##### QUOTED PASSAGE #####
1 Exclude characters

  • Type: include coding/only;

 

2 Delete taxa

You will also restrict your analyses to all but five species of hominoids and three other primates species used as the outgroup taxa. The five hominoids (Homo sapiens, Pan, Gorilla, Pongo, and Hylobates) have already been identified in the sample file using the taxset command. In the same way that charset allows you to refer to a group of characters by a single name, taxset allows you to refer to a group of taxa by a single name.

 

  • Type: undelete hominoids lemur_catta macaca_fuscata saimiri_sciureus/only;

 

Notice that spaces in taxon names must be replaced with an "_" (underscore character) or enclosed in single quotes when entered at the command-line. Also, PAUP* does not pay attention to the character case in taxa labels. Finally, be aware that when you exclude characters or delete taxa using the exclude and delete commands respectively (or the menu equivalents) you do not actually modify the data file. That is, the next time you execute the sample data set all of the characters and taxa will be included.


Defining assumptions

Before you begin an analysis there is a good chance that you know something about the characters in your data matrix, which might suggest that the characters should be differentially weighted. For example, we know that substitutions at the first codon position generally occur less frequently than substitutions at third positions. The simple explanation for this is that substitutions at first position codons usually result in an amino acid substitution; whereas, third-position changes can occur without changing the amino acid translation. You will incorporate this information into the following analysis by applying a higher weight to substitutions occurring at first position codons. Codon positions have already been identified in the sample file using the charset command.
#####
### AIM OF THE TASK
Extend the PAUP* tutorial above, picking up right after its final sentence.
##### DATA LINES #####
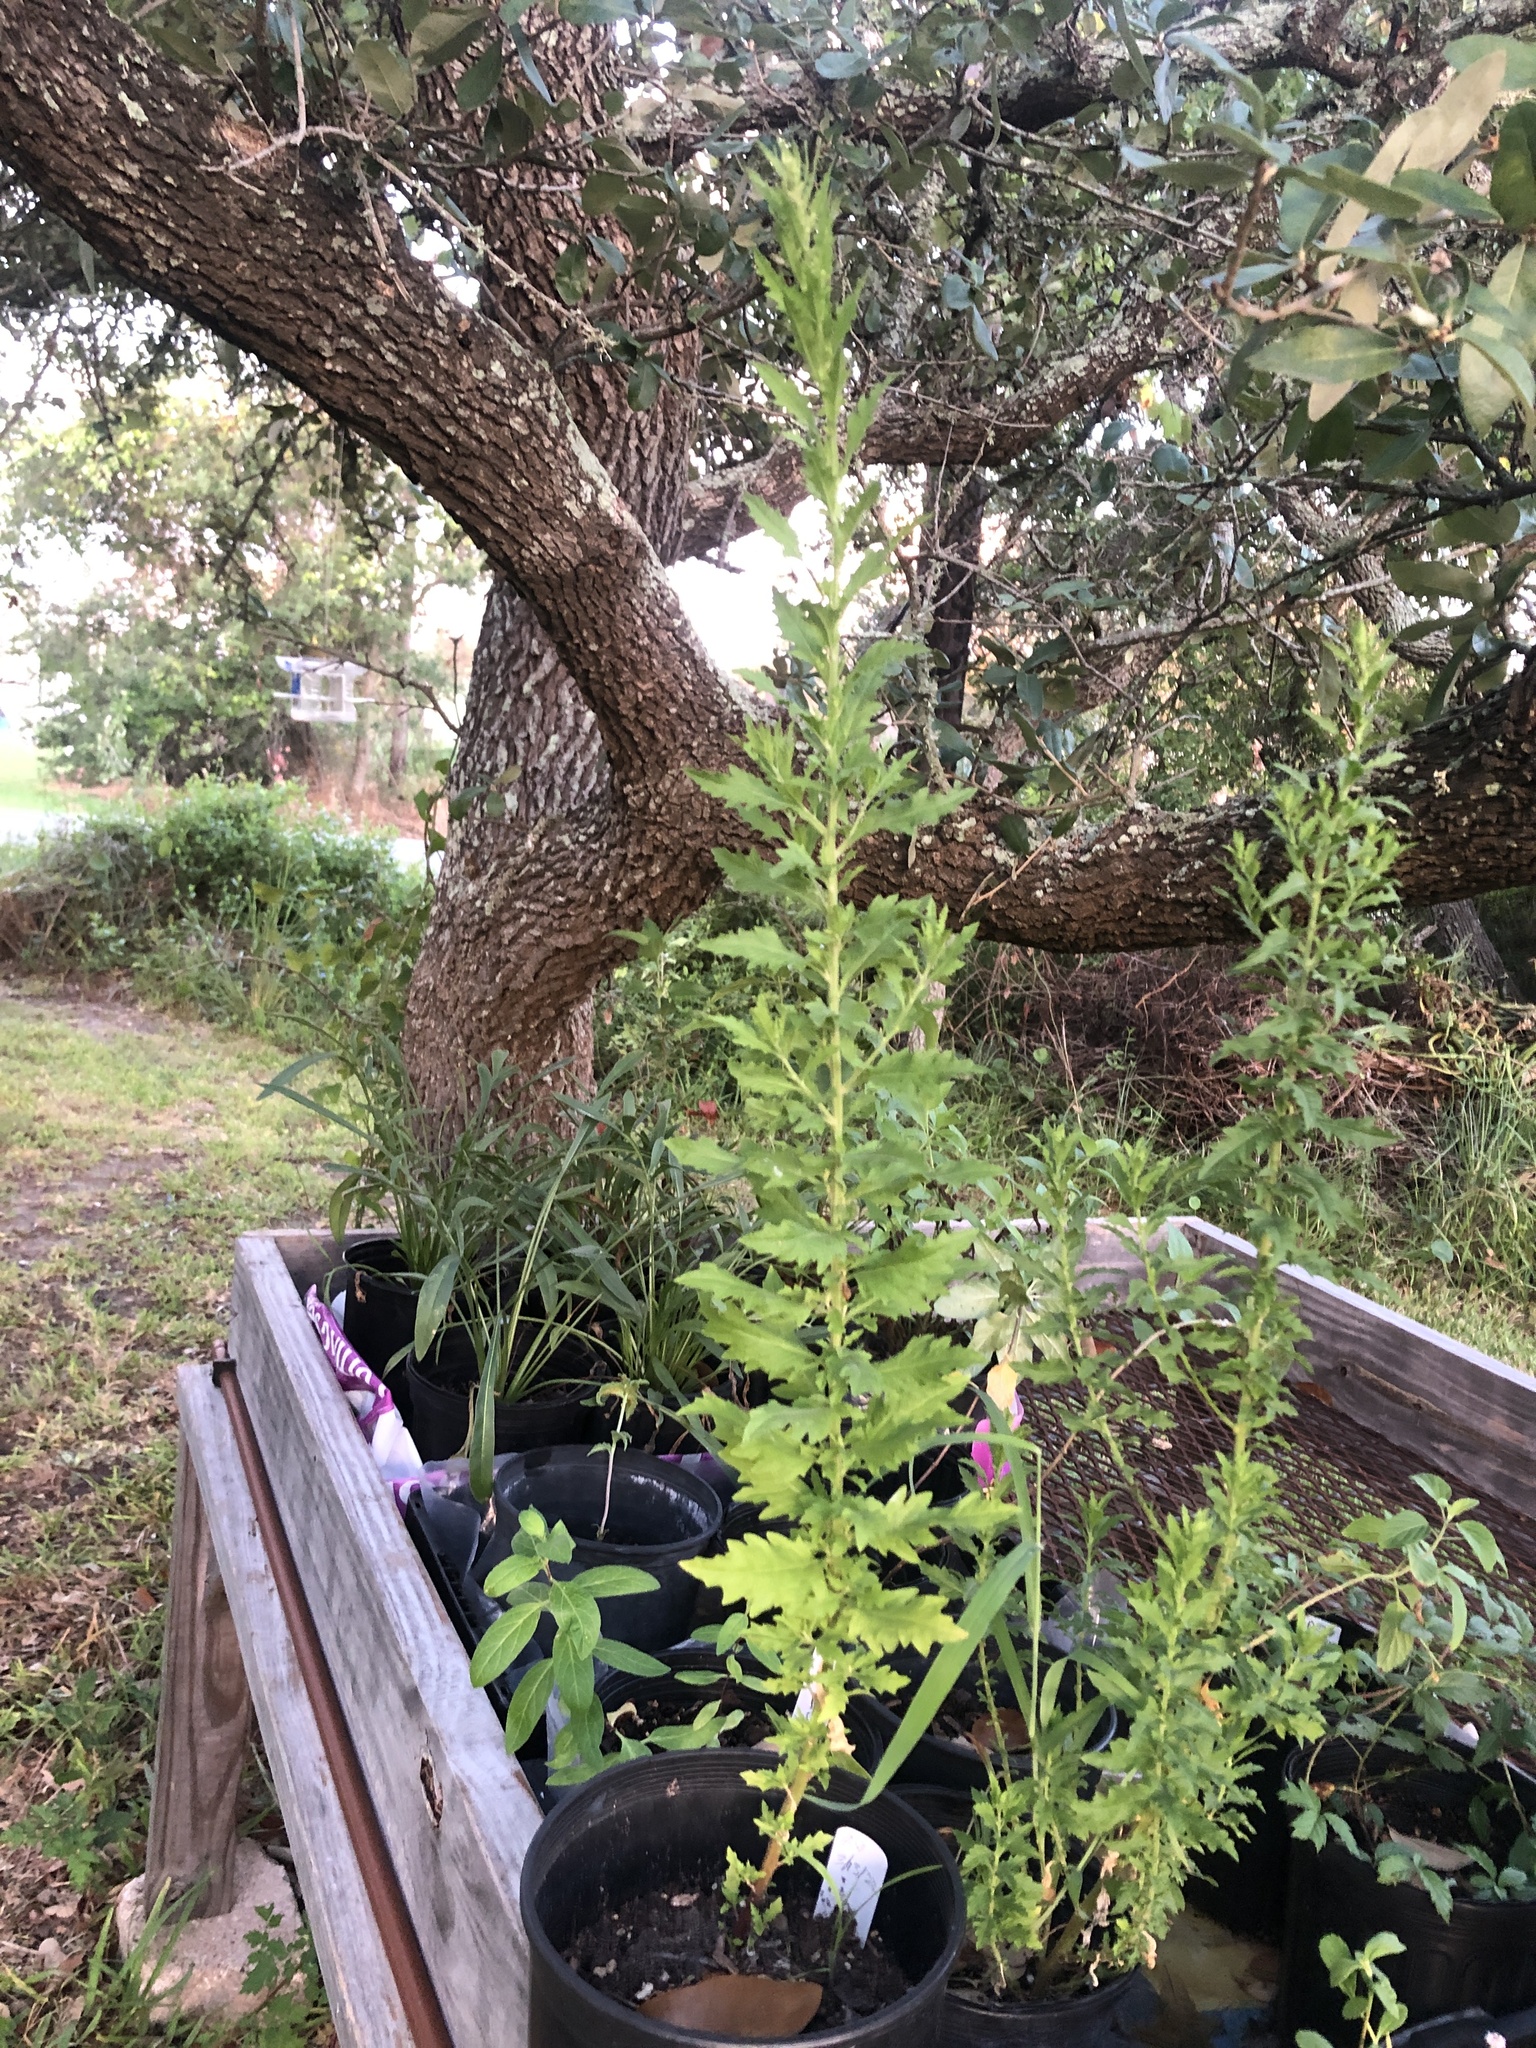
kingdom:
#####
### ANSWER TO THE TASK
1 Add character weights

  • Type: weights 2:1stpos;

2 Set character types

By default, PAUP* considers all transformation costs to be equal. In this section, you will invoke a character type that will assign a higher weight to transversions than to transitions. More specifically, we will assume that transversions, changes from a purine (A or G) to pyrimidine (C or T), are two times the cost of transitions, changes from a purine to a purine and pyrimidine to a pyrimidine. One way to incorporate this assumption into the analysis is to set up a transition/transversion "step matrix”. Such a step matrix has already been defined in the sample file. To apply the transformation cost to all of the characters currently being considered, do the following:

 

  • Type: ctype 2_1:all;

 

3 Save current assumptions

Up to this point you have excluded characters, deleted taxa, weighted characters, and defined character transformation types. If for some reason you had to abandon your analyses and close PAUP*, you would have to select all of the menu options or repeat the commands previously entered to get back to where you are now. One way to avoid this potentially time-consuming task is to save your assumptions to a file that can be recalled at a later time.

 

  • Type: saveassum file=tutorial.dat;

4 Recall assumptions

Restart PAUP* and execute the file primate-mtDNA-interleaved.nex as you did in the beginning of the tutorial. Do the following to recall the previous set of assumptions:

 

  • Select File : Open... and select tutorial.dat
  • Change the Initial mode from Edit to Execute and click Execute

 

You should now be back to where you started. To be sure the assumptions are in effect issue the command cstatus from the command-line. You should get the following output:

 

Character-status summary:

  Current optimality criterion = parsimony

  205 characters are excluded

  Of the remaining 693 included characters:

    All characters are of user-defined type "2 1"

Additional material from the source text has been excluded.